Commenting on the latest inflation data, Bank of the Philippine Islands (BPI) lead economist Emilio Neri Jr. said, “we continue to see price pressures that could prevent inflation from going back to the target of the BSP in the coming year, with inflation prints likely to remain above seven percent for the remainder of the year.”

“Given the absence of structural reforms in the agriculture industry, supply constraints will likely persist. The importation of food products may not provide enough relief since global prices of food are also high,” Neri said.

The latest consumer price growth figure underlined Medalla’s preemptive announcement on Thursday of a 75 basis point increase in key interest rates on November 17.

In the Bloomberg interview, he reiterated that the move aimed to prop up the peso and maintain a 100-point differential with the US Federal Reserve’s rate.

Asked about the Marcos government’s push to stop the currency — which last month hit an all-time low of P59 to the dollar — from falling to P60:$1, Medalla replied that monetary authorities would not draw a line but would continue to use policy tools such as interest rates and the country dollar reserves to support the peso.

Neri said he sees the peso continuing to depreciate in the coming months. With the country becoming more and more reliant on imports, dollar outflows will continue to significantly exceed inflows, he added.

“Even if The Fed stops hiking in 2023, it may not necessarily lead to a huge appreciation of the peso given the country’s fundamentals. The peso may even continue to weaken in this scenario if the trade deficit remains sizable, although at a slower pace compared to this year,” Neri said.

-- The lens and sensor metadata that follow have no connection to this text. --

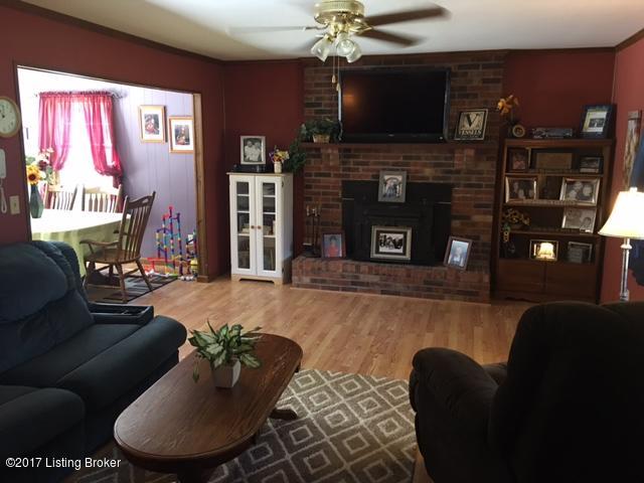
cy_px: 242
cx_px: 322
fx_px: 540
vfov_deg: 48.2
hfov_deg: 61.7
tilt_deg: -10.4
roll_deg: -0.9
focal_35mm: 29
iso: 80
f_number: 2.2
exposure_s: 1/10
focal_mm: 4.15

On Friday, Malacañang said President Ferdinand Marcos Jr. has ordered the continuation of financial aid and fuel discounts to the most vulnerable sectors to help cushion the impact of rising inflation.

In a statement, the Palace said the President “is committed to support our farmers and other stakeholders in agriculture in post-disaster recovery, while improving the value chain and investing in climate-smart technologies remain a priority in the medium and long term.”

“As part of the response to mitigate water-induced damages to lives, livelihood and property, the effective management of our water resources will also be prioritized. Even early on, the President had stressed the need to establish the Department of Water Resources,” it added.

The President also directed concerned agencies to invest in innovations and technologies to make communities and businesses resilient amid extreme weather challenges.